In the same order, the Supreme Court granted that branch of the Lax defendants' motion which was for leave to amend their answer to assert affirmative defenses and counterclaims of equitable subrogation and unjust enrichment. The plaintiff also appeals from that portion of the order.

"A party may amend his or her pleading . . . at any time by leave of court" (CPLR 3025[b]). "Applications to amend pleadings are within the sound discretion of the court" (Kimso Apts., LLC v Gandhi, 24 NY3d 403, 411; see Edenwald Contr. Co. v City of New York, 60 NY2d 957, 959). "As a general rule, leave to amend a pleading should be freely granted in the absence of prejudice to the nonmoving party where the amendment is not patently lacking in merit" (Davis v South Nassau Communities Hosp., 26 NY3d 563, 580 [internal quotation marks omitted]; see Coleman v Worster, 140 AD3d 1002, 1003). "Mere lateness is not a barrier to the amendment. It must be lateness coupled with significant prejudice to the other side, the very elements of the laches doctrine" (Edenwald Contr. Co. v City of New York, 60 NY2d at 959 [internal quotation marks omitted]; see Coleman v Worster, 140 AD3d at 1003; HSBC Bank v Picarelli, 110 AD3d 1031, 1032). "The burden of establishing prejudice is on the party opposing the amendment" (Kimso Apts., LLC v Gandhi, 24 NY3d at 411; see Caceras v Zorbas, 74 NY2d 884, 885; Coleman v Worster, 140 AD3d at 1003).
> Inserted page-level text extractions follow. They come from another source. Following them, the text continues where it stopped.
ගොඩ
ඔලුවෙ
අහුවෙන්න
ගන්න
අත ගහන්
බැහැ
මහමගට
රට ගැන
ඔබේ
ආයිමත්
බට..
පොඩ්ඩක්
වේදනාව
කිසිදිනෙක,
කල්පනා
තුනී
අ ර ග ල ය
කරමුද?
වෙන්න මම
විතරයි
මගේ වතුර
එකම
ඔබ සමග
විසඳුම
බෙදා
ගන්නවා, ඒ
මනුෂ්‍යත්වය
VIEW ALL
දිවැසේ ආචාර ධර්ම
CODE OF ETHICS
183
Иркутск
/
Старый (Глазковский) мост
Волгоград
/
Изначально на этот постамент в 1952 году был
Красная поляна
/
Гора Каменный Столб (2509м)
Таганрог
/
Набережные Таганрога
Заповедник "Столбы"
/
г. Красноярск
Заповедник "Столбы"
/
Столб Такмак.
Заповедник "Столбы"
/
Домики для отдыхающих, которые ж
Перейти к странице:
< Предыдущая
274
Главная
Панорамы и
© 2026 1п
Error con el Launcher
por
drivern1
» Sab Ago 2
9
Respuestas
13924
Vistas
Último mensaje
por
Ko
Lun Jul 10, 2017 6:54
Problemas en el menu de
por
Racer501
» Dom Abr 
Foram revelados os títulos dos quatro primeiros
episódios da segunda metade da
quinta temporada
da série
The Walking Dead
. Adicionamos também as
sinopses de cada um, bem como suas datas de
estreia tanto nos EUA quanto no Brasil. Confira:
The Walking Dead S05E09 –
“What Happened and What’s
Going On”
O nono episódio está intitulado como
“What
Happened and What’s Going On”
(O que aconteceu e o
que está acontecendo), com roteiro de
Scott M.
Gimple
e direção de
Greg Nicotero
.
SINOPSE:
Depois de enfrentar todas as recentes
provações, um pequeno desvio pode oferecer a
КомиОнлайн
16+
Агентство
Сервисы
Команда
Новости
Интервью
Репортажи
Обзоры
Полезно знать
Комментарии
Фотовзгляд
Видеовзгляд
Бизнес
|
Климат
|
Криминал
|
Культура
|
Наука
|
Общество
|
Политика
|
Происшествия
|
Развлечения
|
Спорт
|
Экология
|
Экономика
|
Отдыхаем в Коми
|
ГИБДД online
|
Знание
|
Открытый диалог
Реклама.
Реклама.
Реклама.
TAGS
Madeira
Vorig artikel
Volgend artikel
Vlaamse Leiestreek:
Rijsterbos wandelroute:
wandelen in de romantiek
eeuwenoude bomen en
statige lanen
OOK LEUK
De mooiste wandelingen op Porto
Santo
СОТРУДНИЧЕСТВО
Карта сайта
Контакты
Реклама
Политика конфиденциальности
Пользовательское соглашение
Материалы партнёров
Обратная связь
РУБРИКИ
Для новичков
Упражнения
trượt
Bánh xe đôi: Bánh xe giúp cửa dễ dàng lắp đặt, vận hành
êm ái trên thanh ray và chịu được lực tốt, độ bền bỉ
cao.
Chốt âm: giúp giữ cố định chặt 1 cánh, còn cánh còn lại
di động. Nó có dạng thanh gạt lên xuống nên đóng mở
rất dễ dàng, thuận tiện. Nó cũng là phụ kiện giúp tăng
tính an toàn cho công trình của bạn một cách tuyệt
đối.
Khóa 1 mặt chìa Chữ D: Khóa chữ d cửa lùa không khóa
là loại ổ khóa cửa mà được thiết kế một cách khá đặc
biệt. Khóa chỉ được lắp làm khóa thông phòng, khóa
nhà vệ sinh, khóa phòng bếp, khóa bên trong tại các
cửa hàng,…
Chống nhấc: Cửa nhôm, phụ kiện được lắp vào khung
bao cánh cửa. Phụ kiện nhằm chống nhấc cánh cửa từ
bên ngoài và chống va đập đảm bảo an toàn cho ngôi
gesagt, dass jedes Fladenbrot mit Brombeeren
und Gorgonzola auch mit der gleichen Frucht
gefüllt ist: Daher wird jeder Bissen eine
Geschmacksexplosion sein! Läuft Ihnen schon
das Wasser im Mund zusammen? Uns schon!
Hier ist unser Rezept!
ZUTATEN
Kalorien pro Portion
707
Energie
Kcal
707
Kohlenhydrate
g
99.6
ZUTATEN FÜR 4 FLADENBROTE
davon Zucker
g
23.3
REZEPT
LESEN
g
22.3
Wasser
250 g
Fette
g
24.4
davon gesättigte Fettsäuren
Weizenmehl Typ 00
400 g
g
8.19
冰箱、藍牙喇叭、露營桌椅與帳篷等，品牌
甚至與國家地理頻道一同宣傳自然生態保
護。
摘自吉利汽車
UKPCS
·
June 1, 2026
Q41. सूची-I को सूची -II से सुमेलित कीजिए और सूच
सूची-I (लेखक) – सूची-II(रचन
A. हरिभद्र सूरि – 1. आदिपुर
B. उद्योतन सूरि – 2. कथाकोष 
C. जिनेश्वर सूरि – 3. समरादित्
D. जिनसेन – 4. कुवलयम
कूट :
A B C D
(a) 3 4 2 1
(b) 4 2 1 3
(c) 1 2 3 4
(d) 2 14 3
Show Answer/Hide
Here, the plaintiff does not allege any prejudice aside from the lateness itself, nor does he argue that the amendment is patently lacking in merit (see Davis v South Nassau Communities Hosp., 26 NY3d at 580). Indeed, the new affirmative defenses and counterclaims are consistent with the position taken by the Lax defendants since the beginning of this lawsuit (i.e., that they had no actual notice of the plaintiff's equitable claim) and, therefore, should come as no surprise to the plaintiff.

The plaintiff's remaining contentions are without merit.

Accordingly, the Supreme Court providently exercised its discretion in granting that branch of the Lax defendants' motion which was for leave to amend their answer to assert affirmative defenses and counterclaims of equitable subrogation and unjust enrichment.

CHAMBERS, J.P., AUSTIN, HINDS-RADIX and BARROS, JJ., concur.